でも私はビリー・ハーパーにはあまり興味がなかった。

とにかく、2014年の今になって、1977年当時はもっと新しいサウンドを!とばかり追いかけていた私には本アルバムのようなオーソドックスなフリー・ジャズが演奏されていたことに今更ながら驚き感動ました。

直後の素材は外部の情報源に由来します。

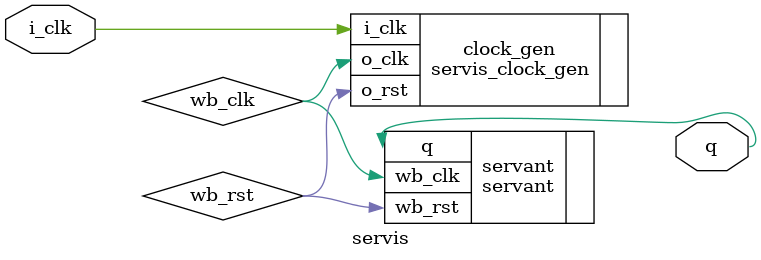
<source format=v>
`default_nettype none
module servis
(
 input wire  i_clk,
 output wire q);

   parameter memfile = "zephyr_hello.hex";
   parameter memsize = 8192;
   parameter PLL = "NONE";

   wire      wb_clk;
   wire      wb_rst;

   servis_clock_gen
   clock_gen
     (.i_clk (i_clk),
      .o_clk (wb_clk),
      .o_rst (wb_rst));

   servant
     #(.memfile (memfile),
       .memsize (memsize))
   servant
     (.wb_clk (wb_clk),
      .wb_rst (wb_rst),
      .q      (q));

endmodule
`default_nettype wire

</source>
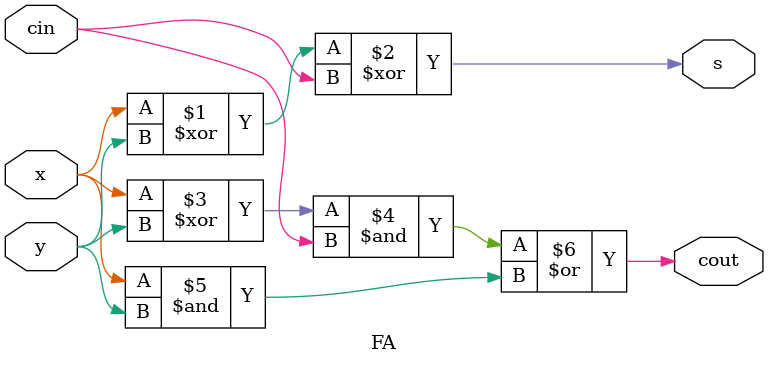
<source format=v>
`timescale 1ns / 1ps


module FA(cout, s, x, y, cin);
    input x, y, cin;
    output cout, s;
assign s = x^y^cin;
assign cout = ((x^y) & cin) | (x&y);
    
endmodule

</source>
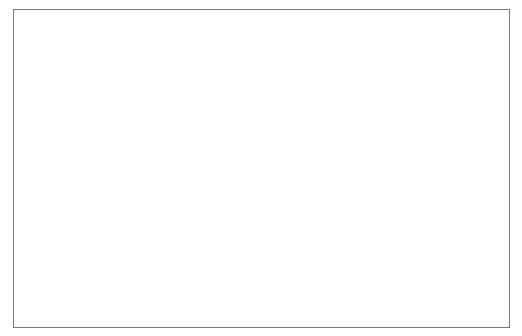
<source format=gm1>
%FSLAX44Y44*%
%MOMM*%
G71*
G01*
G75*
G04 Layer_Color=16711935*
%ADD10R,0.9100X1.2200*%
%ADD11R,1.0000X1.0000*%
%ADD12R,0.8000X0.9000*%
%ADD13R,0.9000X0.8000*%
%ADD14C,0.3000*%
%ADD15C,0.5000*%
%ADD16O,2.0000X1.5000*%
%ADD17R,2.0000X1.5000*%
%ADD18O,1.7000X2.0000*%
%ADD19C,5.0000*%
%ADD20C,2.0000*%
%ADD21R,2.0000X2.0000*%
%ADD22C,1.2000*%
%ADD23O,0.6000X2.3500*%
%ADD24O,0.3500X2.1000*%
%ADD25R,1.4000X1.1000*%
%ADD26R,1.1132X1.4232*%
%ADD27R,1.2032X1.2032*%
%ADD28R,1.0032X1.1032*%
%ADD29R,1.1032X1.0032*%
%ADD30O,2.2032X1.7032*%
%ADD31R,2.2032X1.7032*%
%ADD32O,1.9032X2.2032*%
%ADD33C,5.2032*%
%ADD34C,2.2032*%
%ADD35R,2.2032X2.2032*%
%ADD36C,1.4032*%
%ADD37O,0.8032X2.5532*%
%ADD38O,0.5532X2.3032*%
%ADD39R,1.6032X1.3032*%
%ADD40C,0.1000*%
D40*
X500000Y500000D02*
Y770000D01*
X920000D01*
Y500000D02*
Y770000D01*
X500000Y500000D02*
X920000D01*
M02*

</source>
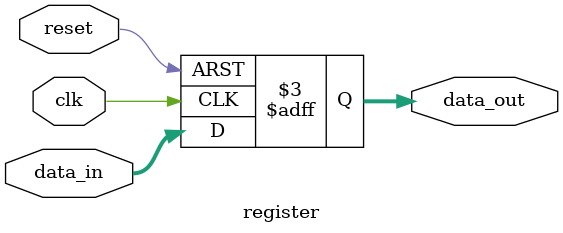
<source format=v>
module register(
input [31:0] data_in,
input clk,reset,
output reg [31:0] data_out);

always @(posedge clk or negedge reset)
begin
if(reset==0)
 data_out <= 0;
else
 data_out <= data_in;
end
endmodule

</source>
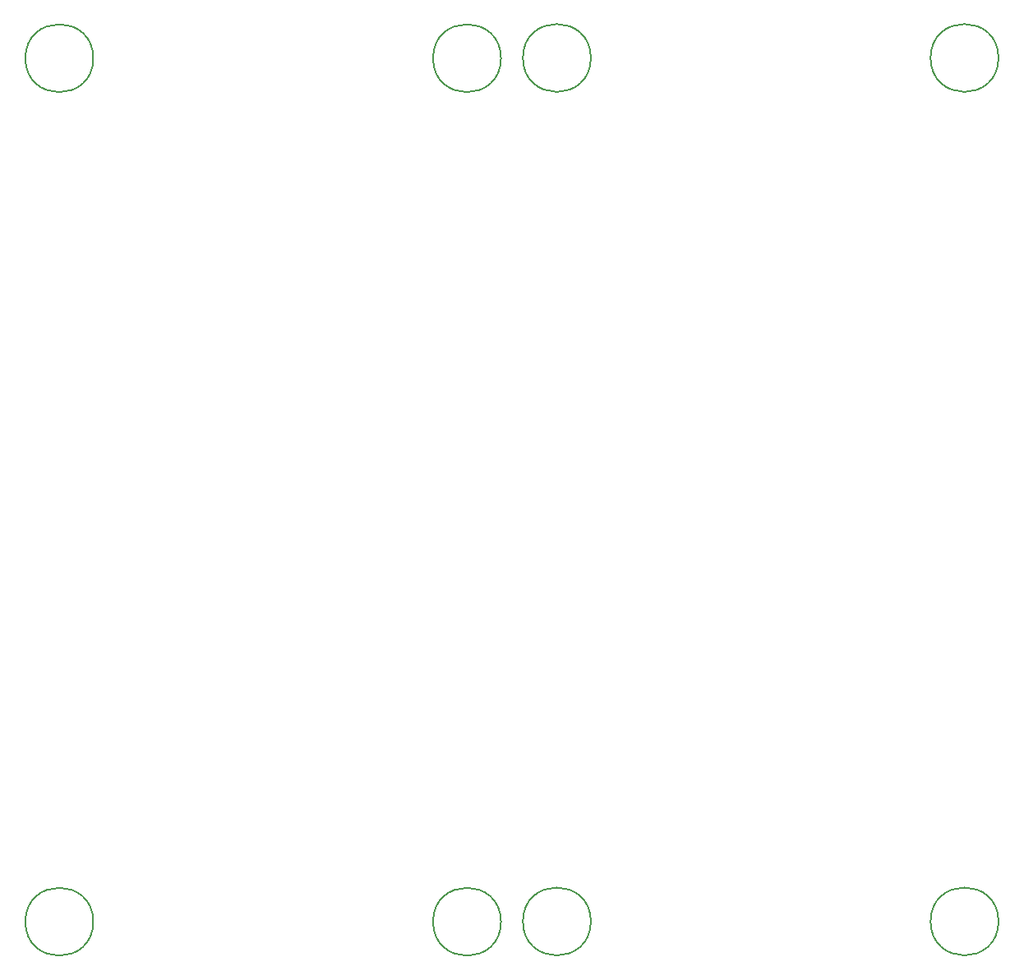
<source format=gbr>
%TF.GenerationSoftware,KiCad,Pcbnew,8.0.3*%
%TF.CreationDate,2024-10-06T14:44:46+03:00*%
%TF.ProjectId,DistorsionPedals,44697374-6f72-4736-996f-6e506564616c,rev?*%
%TF.SameCoordinates,Original*%
%TF.FileFunction,Legend,Bot*%
%TF.FilePolarity,Positive*%
%FSLAX46Y46*%
G04 Gerber Fmt 4.6, Leading zero omitted, Abs format (unit mm)*
G04 Created by KiCad (PCBNEW 8.0.3) date 2024-10-06 14:44:46*
%MOMM*%
%LPD*%
G01*
G04 APERTURE LIST*
%ADD10C,0.200000*%
G04 APERTURE END LIST*
D10*
X42731156Y-158654447D02*
G75*
G02*
X35731156Y-158654447I-3500000J0D01*
G01*
X35731156Y-158654447D02*
G75*
G02*
X42731156Y-158654447I3500000J0D01*
G01*
X84731158Y-158654447D02*
G75*
G02*
X77731158Y-158654447I-3500000J0D01*
G01*
X77731158Y-158654447D02*
G75*
G02*
X84731158Y-158654447I3500000J0D01*
G01*
X84731158Y-69654445D02*
G75*
G02*
X77731158Y-69654445I-3500000J0D01*
G01*
X77731158Y-69654445D02*
G75*
G02*
X84731158Y-69654445I3500000J0D01*
G01*
X42731156Y-69654445D02*
G75*
G02*
X35731156Y-69654445I-3500000J0D01*
G01*
X35731156Y-69654445D02*
G75*
G02*
X42731156Y-69654445I3500000J0D01*
G01*
X135987352Y-69624715D02*
G75*
G02*
X128987352Y-69624715I-3500000J0D01*
G01*
X128987352Y-69624715D02*
G75*
G02*
X135987352Y-69624715I3500000J0D01*
G01*
X93987350Y-158624717D02*
G75*
G02*
X86987350Y-158624717I-3500000J0D01*
G01*
X86987350Y-158624717D02*
G75*
G02*
X93987350Y-158624717I3500000J0D01*
G01*
X135987352Y-158624717D02*
G75*
G02*
X128987352Y-158624717I-3500000J0D01*
G01*
X128987352Y-158624717D02*
G75*
G02*
X135987352Y-158624717I3500000J0D01*
G01*
X93987350Y-69624715D02*
G75*
G02*
X86987350Y-69624715I-3500000J0D01*
G01*
X86987350Y-69624715D02*
G75*
G02*
X93987350Y-69624715I3500000J0D01*
G01*
M02*

</source>
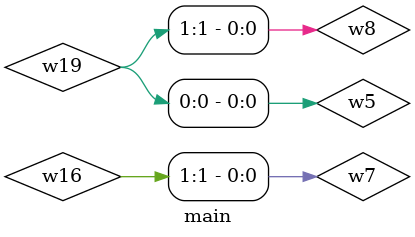
<source format=v>

`timescale 1ns/1ns

module main;    //: root_module
reg [1:0] w16;    //: /sn:0 {0}(#:354,151)(#:326,151){1}
reg [1:0] w4;    //: /sn:0 {0}(122,186)(113,186)(#:113,216)(#:97,216){1}
reg [1:0] w3;    //: /sn:0 {0}(122,181)(113,181)(#:113,158)(#:95,158){1}
reg [1:0] w9;    //: /sn:0 {0}(#:356,203)(#:328,203){1}
wire w6;    //: /sn:0 {0}(362,208)(424,208){1}
wire w7;    //: /sn:0 {0}(360,156)(390,156)(390,203)(424,203){1}
wire [1:0] w19;    //: /sn:0 {0}(528,128)(528,178)(#:484,178){1}
wire w0;    //: /sn:0 {0}(434,146)(360,146){1}
wire w1;    //: /sn:0 {0}(362,198)(404,198)(404,151)(434,151){1}
wire w8;    //: /sn:0 {0}(445,205)(447,205)(447,173)(478,173){1}
wire [1:0] w2;    //: /sn:0 {0}(#:143,184)(160,184)(160,150){1}
wire w5;    //: /sn:0 {0}(478,183)(459,183)(459,149)(455,149){1}
//: enddecls

  assign {w6, w1} = w9; //: CONCAT g8  @(357,203) /sn:0 /R:2 /w:[ 0 0 0 ] /dr:0 /tp:0 /drp:0
  _GGAND2 #(6) g4 (.I0(w0), .I1(w1), .Z(w5));   //: @(445,149) /sn:0 /w:[ 0 1 1 ]
  //: DIP g3 (w4) @(59,216) /sn:0 /R:1 /w:[ 1 ] /st:0 /dn:1
  //: DIP g2 (w3) @(57,158) /sn:0 /R:1 /w:[ 1 ] /st:0 /dn:1
  //: LED g1 (w2) @(160,143) /sn:0 /w:[ 1 ] /type:1
  //: LED g11 (w19) @(528,121) /sn:0 /w:[ 0 ] /type:1
  assign w19 = {w8, w5}; //: CONCAT g10  @(483,178) /sn:0 /w:[ 1 1 0 ] /dr:0 /tp:0 /drp:1
  //: DIP g6 (w9) @(290,203) /sn:0 /R:1 /w:[ 1 ] /st:3 /dn:1
  //: DIP g9 (w16) @(288,151) /sn:0 /R:1 /w:[ 1 ] /st:3 /dn:1
  assign {w7, w0} = w16; //: CONCAT g7  @(355,151) /sn:0 /R:2 /w:[ 0 1 0 ] /dr:0 /tp:0 /drp:0
  _GGAND2 #(6) g5 (.I0(w6), .I1(w7), .Z(w8));   //: @(435,205) /sn:0 /w:[ 1 1 0 ]
  _GGAND2x2 #(6) g0 (.I0(w3), .I1(w4), .Z(w2));   //: @(133,184) /sn:0 /w:[ 0 0 0 ]

endmodule
//: /netlistEnd


</source>
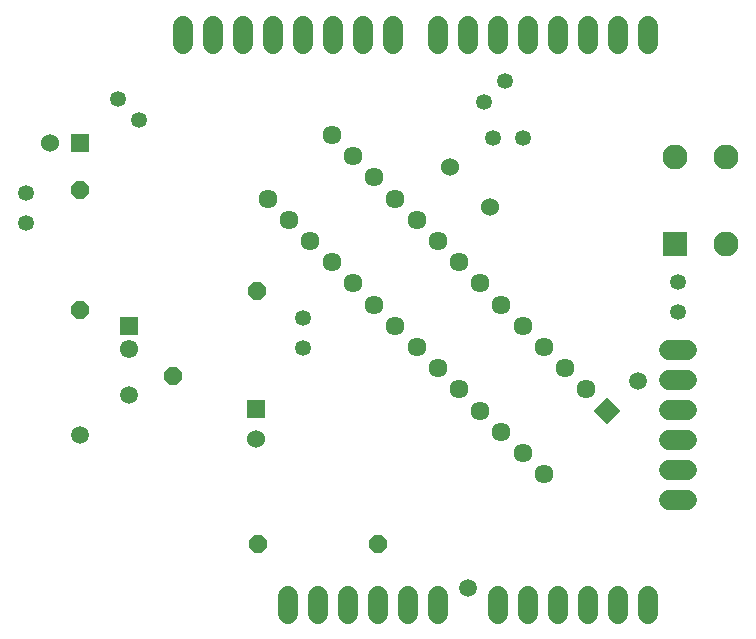
<source format=gbr>
G04 EAGLE Gerber X2 export*
%TF.Part,Single*%
%TF.FileFunction,Soldermask,Bot,1*%
%TF.FilePolarity,Negative*%
%TF.GenerationSoftware,Autodesk,EAGLE,9.0.0*%
%TF.CreationDate,2018-06-20T12:37:21Z*%
G75*
%MOMM*%
%FSLAX34Y34*%
%LPD*%
%AMOC8*
5,1,8,0,0,1.08239X$1,22.5*%
G01*
%ADD10C,1.346200*%
%ADD11R,1.553200X1.553200*%
%ADD12C,1.553200*%
%ADD13R,1.524000X1.524000*%
%ADD14C,1.524000*%
%ADD15C,1.727200*%
%ADD16P,1.649562X8X22.500000*%
%ADD17P,1.649562X8X67.500000*%
%ADD18P,1.649562X8X112.500000*%
%ADD19R,1.611200X1.611200*%
%ADD20C,1.611200*%
%ADD21R,2.108200X2.108200*%
%ADD22C,2.108200*%
%ADD23C,1.503200*%


D10*
X444251Y488445D03*
X426290Y470485D03*
X433657Y440321D03*
X459057Y440321D03*
X38463Y393591D03*
X38729Y368192D03*
X134336Y455045D03*
X116376Y473005D03*
D11*
X125384Y281192D03*
D12*
X125384Y261192D03*
D13*
X233400Y210347D03*
D14*
X233400Y184947D03*
D13*
X84505Y435645D03*
D14*
X59105Y435645D03*
D15*
X582686Y260825D02*
X597926Y260825D01*
X597926Y235425D02*
X582686Y235425D01*
X582686Y210025D02*
X597926Y210025D01*
X597926Y184625D02*
X582686Y184625D01*
X582686Y159225D02*
X597926Y159225D01*
X597926Y133825D02*
X582686Y133825D01*
X260106Y52545D02*
X260106Y37305D01*
X285506Y37305D02*
X285506Y52545D01*
X310906Y52545D02*
X310906Y37305D01*
X336306Y37305D02*
X336306Y52545D01*
X361706Y52545D02*
X361706Y37305D01*
X387106Y37305D02*
X387106Y52545D01*
X171206Y519905D02*
X171206Y535145D01*
X196606Y535145D02*
X196606Y519905D01*
X222006Y519905D02*
X222006Y535145D01*
X247406Y535145D02*
X247406Y519905D01*
X272806Y519905D02*
X272806Y535145D01*
X298206Y535145D02*
X298206Y519905D01*
X323606Y519905D02*
X323606Y535145D01*
X349006Y535145D02*
X349006Y519905D01*
X564906Y519905D02*
X564906Y535145D01*
X539506Y535145D02*
X539506Y519905D01*
X514106Y519905D02*
X514106Y535145D01*
X488706Y535145D02*
X488706Y519905D01*
X463306Y519905D02*
X463306Y535145D01*
X437906Y535145D02*
X437906Y519905D01*
X412506Y519905D02*
X412506Y535145D01*
X387106Y535145D02*
X387106Y519905D01*
X437906Y52545D02*
X437906Y37305D01*
X463306Y37305D02*
X463306Y52545D01*
X488706Y52545D02*
X488706Y37305D01*
X514106Y37305D02*
X514106Y52545D01*
X539506Y52545D02*
X539506Y37305D01*
X564906Y37305D02*
X564906Y52545D01*
D16*
X235106Y96095D03*
X336706Y96095D03*
D17*
X162543Y238565D03*
X234385Y310407D03*
D18*
X84511Y294164D03*
X84511Y395764D03*
D19*
G36*
X530790Y220514D02*
X542182Y209122D01*
X530790Y197730D01*
X519398Y209122D01*
X530790Y220514D01*
G37*
D20*
X512830Y227083D03*
X494869Y245043D03*
X476909Y263004D03*
X458948Y280964D03*
X440988Y298925D03*
X423027Y316885D03*
X405067Y334846D03*
X369146Y370767D03*
X351185Y388727D03*
X333225Y406688D03*
X315264Y424648D03*
X297304Y442609D03*
X243422Y388727D03*
X261383Y370767D03*
X387106Y352806D03*
X279343Y352806D03*
X297304Y334846D03*
X315264Y316885D03*
X333225Y298925D03*
X351185Y280964D03*
X369146Y263004D03*
X387106Y245043D03*
X405067Y227083D03*
X423027Y209122D03*
X440988Y191162D03*
X458948Y173201D03*
X476909Y155241D03*
D14*
X431438Y381553D03*
X397313Y415678D03*
D21*
X587653Y350329D03*
D22*
X630833Y350329D03*
X630833Y423989D03*
X587653Y423989D03*
D10*
X590242Y318146D03*
X590242Y292746D03*
X273260Y261951D03*
X273260Y287351D03*
D23*
X125384Y222356D03*
X84291Y188259D03*
X412655Y58722D03*
X556921Y234141D03*
M02*

</source>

チャーリー・へイデンのベースはいつもどおりドーン、ドーンと響き渡り気持ちがよく、ドン・チェリーの転調の仕方は楽しく美しく、デューイ・レッドマンのドロドロしたサウンドがまた心地よい。私だけだろうか?こんな風に思うのは?


You-Tube
でほとんどの曲が聞けます。

Old And New Dreams」で検索してみてください。



あわせて、同ユニットのライブ・アルバム A Tribute To Blackwell もお勧めです。
こちらも、ブラック・セイントのチャーリー・へイデン復刻BOXに入っています。

Old_and_new_dreams02

オーネット・コールマンの曲ばかりを演奏した1987年、10年後のアルバムです。
You-Tubeでは見当たらないので購入してください。
ライブ演奏特有のグルーブ感があっていいですよ~!
こんなの売っているのかな?聞きたい人いるのかな?(笑)


チャーリー・へイデンについては書きたいことがたくさんあるので、またの機会に書きましょう。

ここまで読んでいただいたあなた!に感謝です。